Para Marcelo Rebelo de Sousa, as obras de Cruzeiro Seixas, “para citar versos seus, ‘sabem ler nos mapas mais secretos/ e de olhos vendados/ o intensíssimo/ amor dos relâmpagos’”. É esse segredo nunca desvendado, esse amor dos relâmpagos, que devemos a Mestre Cruzeiro Seixas”, diz ainda a nota da Presidência da República.

 Já o chefe do Governo, António Costa, considerou na sua conta oficial na rede Twitter que a obra do “rei Artur” continuará a ser “uma inspiração”. O primeiro-ministro lembra ainda que “Artur do Cruzeiro Seixas deu longa vida ao surrealismo português” e que “os seus desenhos e objectos, nascidos da associação livre de elementos inesperados, continuam hoje tão irreverentes como quando foram criados”.

Por seu lado, o presidente da Assembleia da República manifestou a sua tristeza pela morte do artista, numa mensagem enviada à agência Lusa: “O seu desaparecimento, a semanas de completar 100 anos, constitui uma enorme perda para Portugal e para as artes a nível internacional, ou não fosse o traço inconfundível de Cruzeiro Seixas o traço de um dos últimos surrealistas vivos.”

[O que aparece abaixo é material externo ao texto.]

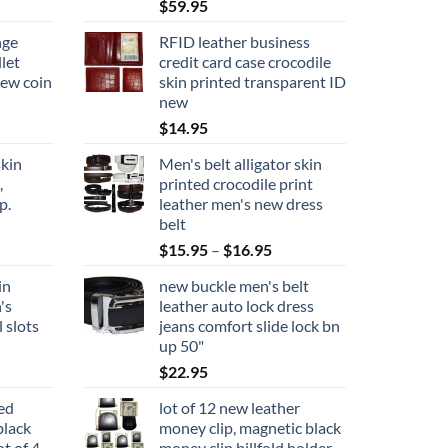
$
59.95
nge
RFID leather business
let
credit card case crocodile
new coin
skin printed transparent ID
new
$
14.95
kin
Men's belt alligator skin
,
printed crocodile print
p.
leather men's new dress
belt
Price
$
15.95
–
$
16.95
range:
in
new buckle men's belt
$15.95
's
leather auto lock dress
through
l slots
jeans comfort slide lock bn
$16.95
up 50"
$
22.95
ted
lot of 12 new leather
black
money clip, magnetic black
ot of 4
money clip billfold holder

Ferro Rodrigues chama-lhe o “decano dos artistas portugueses” e “o último dos surrealistas”, movimento que integrou com Mário de Cesariny, Carlos Calvet ou Marcelino Vespeira, “e a que foi fiel, na arte e na vida, até ao último dos seus dias”. Recordou que recebeu o artista em 2018 na Assembleia da República, por ocasião da exposição Arte, Resistência e Cidadania, organizada pela Bienal Internacional de Arte de Cerveira nos 40 anos do certame, considerando-o “sem dúvida um dos artistas que mais marcaram a evolução da arte contemporânea em Portugal”.

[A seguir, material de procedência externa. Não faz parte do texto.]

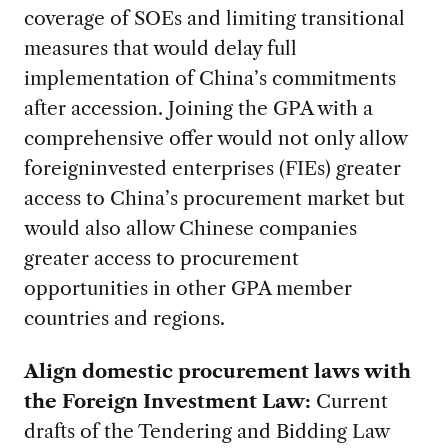
coverage of SOEs and limiting transitional
measures that would delay full
implementation of China’s commitments
after accession. Joining the GPA with a
comprehensive offer would not only allow
foreigninvested enterprises (FIEs) greater
access to China’s procurement market but
would also allow Chinese companies
greater access to procurement
opportunities in other GPA member
countries and regions.
Align domestic procurement laws with
the Foreign Investment Law:
Current
drafts of the Tendering and Bidding Law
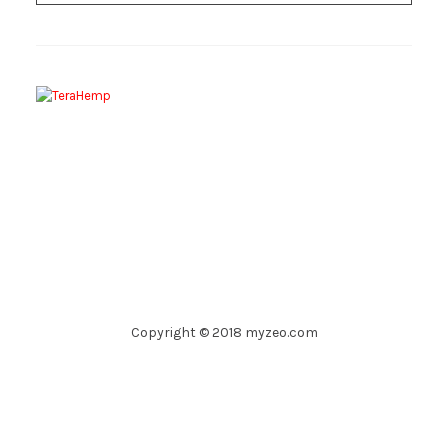
Copyright © 2018 myzeo.com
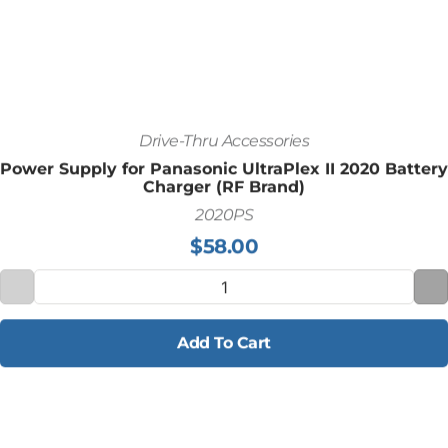
Drive-Thru Accessories
Power Supply for Panasonic UltraPlex II 2020 Battery
Charger (RF Brand)
2020PS
$
58.00
Add To Cart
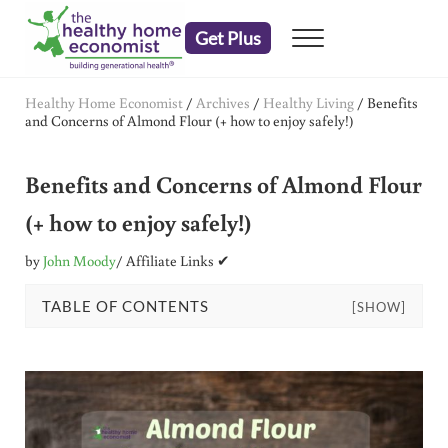
Skip to main content
Skip to header right navigation
Skip to after header navigation
Skip to site footer
Get Plus
Menu
embrace your right to a lifetime of health
The Healthy Home Economist
Healthy Home Economist
/
Archives
/
Healthy Living
/
Benefits
and Concerns of Almond Flour (+ how to enjoy safely!)
Benefits and Concerns of Almond Flour
(+ how to enjoy safely!)
by
John Moody
/ Affiliate Links ✔
TABLE OF CONTENTS
[SHOW]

Tal como o primeiro-ministro, a ministra da Cultura, Graça Fonseca, também lamentou no Twitter a morte de Cruzeiro Seixas, que considerou “sinónimo do património literário e artístico português dos últimos 80 anos”. A ministra recordou Cruzeiro Seixas como um “decano da arte portuguesa” e “expoente do surrealismo europeu”.

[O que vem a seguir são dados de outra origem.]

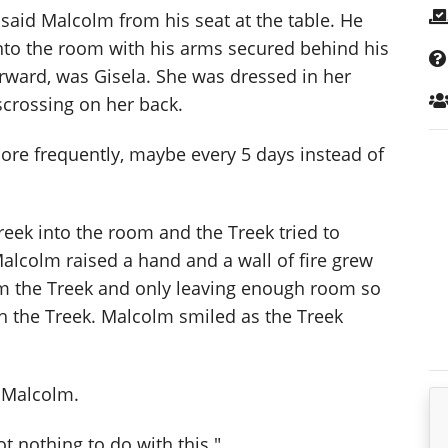
 said Malcolm from his seat at the table. He
to the room with his arms secured behind his
rward, was Gisela. She was dressed in her
scrossing on her back.
more frequently, maybe every 5 days instead of
Treek into the room and the Treek tried to
alcolm raised a hand and a wall of fire grew
rom the Treek and only leaving enough room so
th the Treek. Malcolm smiled as the Treek
d Malcolm.
ot nothing to do with this."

“A vida e obra do Mestre Cruzeiro Seixas representam um contributo inegável para a cultura portuguesa, com a força criativa, inventiva e sensível que a sua dimensão artística sempre manifestou e que a cultura portuguesa nunca esquecerá”, pode ler-se também numa nota de pesar enviada às redacções. A ministra da Cultura, recorde-se, entregou ao artista a Medalha de Mérito Cultural no passado dia 14 de Outubro.